TASKS TO COMPLETE |
[1] In the article on metadata payloads, how many core metadata elements did Dublin Core define for digital content?
[2] Reproduce the article on metadata payloads from "Introduction of XML based" up to and including "of ‘metadata payload’.".

EXCERPT TO READ |
▽

Posted in Electronic records, Information Management, Microsoft Graph, Office 365, Semantic Office, XML

Metadata Payloads in the Digital World

For at least twenty years, a core tenet of both document and records management has been the metadata that defined records. A number of metadata schema were developed over the years, including the well-known Dublin Core (http://dublincore.org/documents/dces/) that defined 15 core metadata elements for digital content:

  • Contributor
  • Coverage
  • Creator
  • Date
  • Description
  • Format
  • Identifer
  • Language
  • Publisher
  • Relation
  • Rights
  • Source
  • Subject
  • Title
  • Type

Introduction of XML based documents

Parallel with the development of metadata schema, the introduction of XML-based documents (e.g., .docx, odb) from the early 2000s introduced a new way of both structuring and describing documents. Instead of being external to the document, metadata could be embedded within the document, making it effectively a type of ‘metadata payload’.

△

PROVIDED INFORMATION |

▽

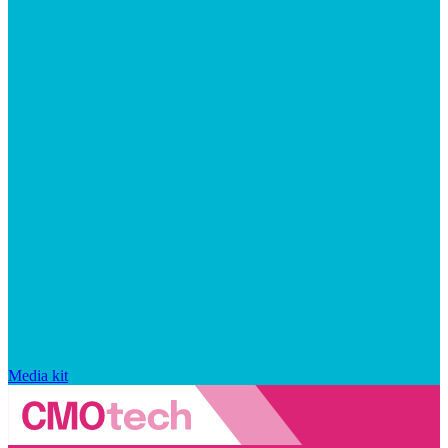
Media kit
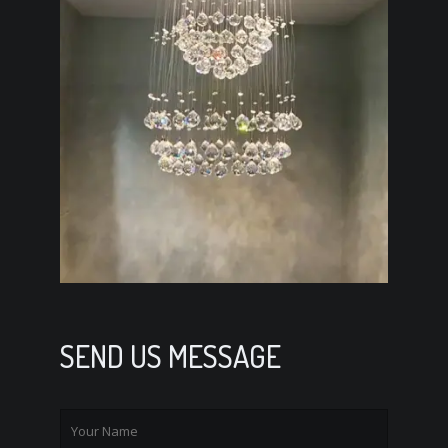
SEND US MESSAGE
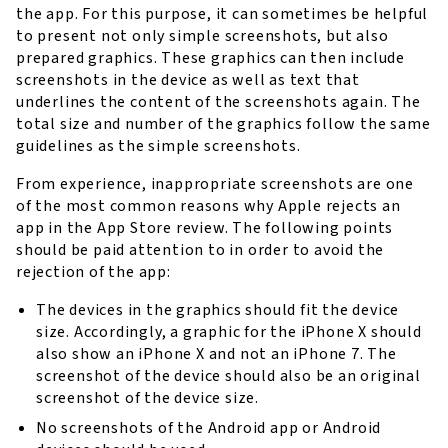
the app. For this purpose, it can sometimes be helpful
to present not only simple screenshots, but also
prepared graphics. These graphics can then include
screenshots in the device as well as text that
underlines the content of the screenshots again. The
total size and number of the graphics follow the same
guidelines as the simple screenshots.
From experience, inappropriate screenshots are one
of the most common reasons why Apple rejects an
app in the App Store review. The following points
should be paid attention to in order to avoid the
rejection of the app:
The devices in the graphics should fit the device
size. Accordingly, a graphic for the iPhone X should
also show an iPhone X and not an iPhone 7. The
screenshot of the device should also be an original
screenshot of the device size.
No screenshots of the Android app or Android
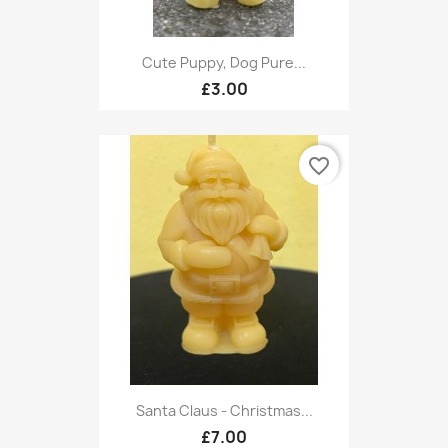
Cute Puppy, Dog Pure...
£3.00
favorite_border
Santa Claus - Christmas...
£7.00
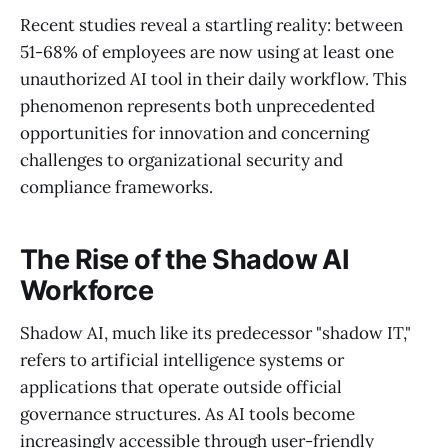
Recent studies reveal a startling reality: between
51-68% of employees are now using at least one
unauthorized AI tool in their daily workflow. This
phenomenon represents both unprecedented
opportunities for innovation and concerning
challenges to organizational security and
compliance frameworks.
The Rise of the Shadow AI
Workforce
Shadow AI, much like its predecessor "shadow IT,"
refers to artificial intelligence systems or
applications that operate outside official
governance structures. As AI tools become
increasingly accessible through user-friendly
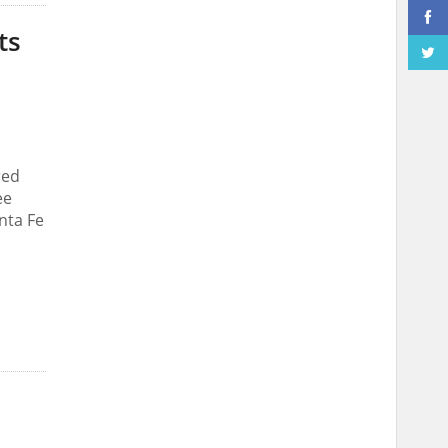
ts
red
ee
nta Fe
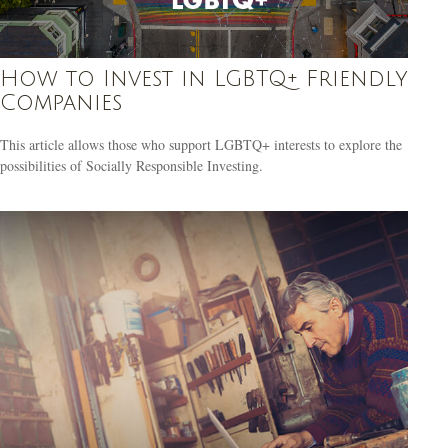
How to Invest in LGBTQ+ Friendly
Companies
This article allows those who support LGBTQ+ interests to explore the
possibilities of Socially Responsible Investing.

△

EXERCISE RESPONSES |
[1] 15

[2]
Introduction of XML based documents

Parallel with the development of metadata schema, the introduction of XML-based documents (e.g., .docx, odb) from the early 2000s introduced a new way of both structuring and describing documents. Instead of being external to the document, metadata could be embedded within the document, making it effectively a type of ‘metadata payload’.